Laura Taylor came from Laguna Beach to help out. "There’s a spirit of acceptance and love of everyone no matter where you are in your life," she said. "I like the no judgment -- whatever you're coming for. It doesn’t matter if you are wealthy or poor."

Engelhart said it’s a challenge most days to combine love and gratitude with running a business, even one where the dishes have names that are affirmations such as "I Am Grateful" and "I Am Whole."

"Today we get to take commerce out of the equation,” he said.
Before the doors opened at 11, the staff and volunteers formed a big circle, holding hands to hear about how the day would proceed and then to speak in English or Spanish about what made them grateful. Answers included family and friends, health, trees, the present moment, being of service.

Meals were served plated, using the restaurant’s usual dishes, utensils, glasses, even cloth napkins. People stayed as long as they liked, with plenty of people standing in the sun to take their places.

The menu: a loaf made from red lentils, brown rice, kale, butternut squash and other vegetables; a raw stuffing with pecans, apples, nuts, celery and fennel; mashed potatoes with roasted garlic and mushroom gravy; roasted mixed vegetables; green salad with persimmons and pomegranate; pumpkin pie; and a fruit juice spritzer.

This was the second free Thanksgiving at the Venice location, but the company has offered the meals for a decade at some of its other spots; there are restaurants on Larchmont Boulevard in L.A. as well as Northern California and Kansas City, Mo.

Some of Cafe Gratitude’s vendors donated supplies for Thanksgiving and the cafe paid for the rest, Engelhart said.

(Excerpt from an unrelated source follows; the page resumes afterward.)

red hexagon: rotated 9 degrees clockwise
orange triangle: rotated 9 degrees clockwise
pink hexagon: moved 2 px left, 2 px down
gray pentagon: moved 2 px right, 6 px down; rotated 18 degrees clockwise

The donations were for two employees, a bartender who has been out of work with knee injuries for six weeks and a woman who has had to leave work to take care of family.

The bartender, Jay Viola, came on Thanksgiving. He’s also an MMA fighter and a former heroin addict who has been using crutches or a cane for weeks but hopes to have surgery.

He’s thrilled at the financial help, but not terribly surprised. “After being here a year, it wasn’t that big of a shock,” Viola said. “But I have a hard time accepting help. It’s one of the things I’m learning here.”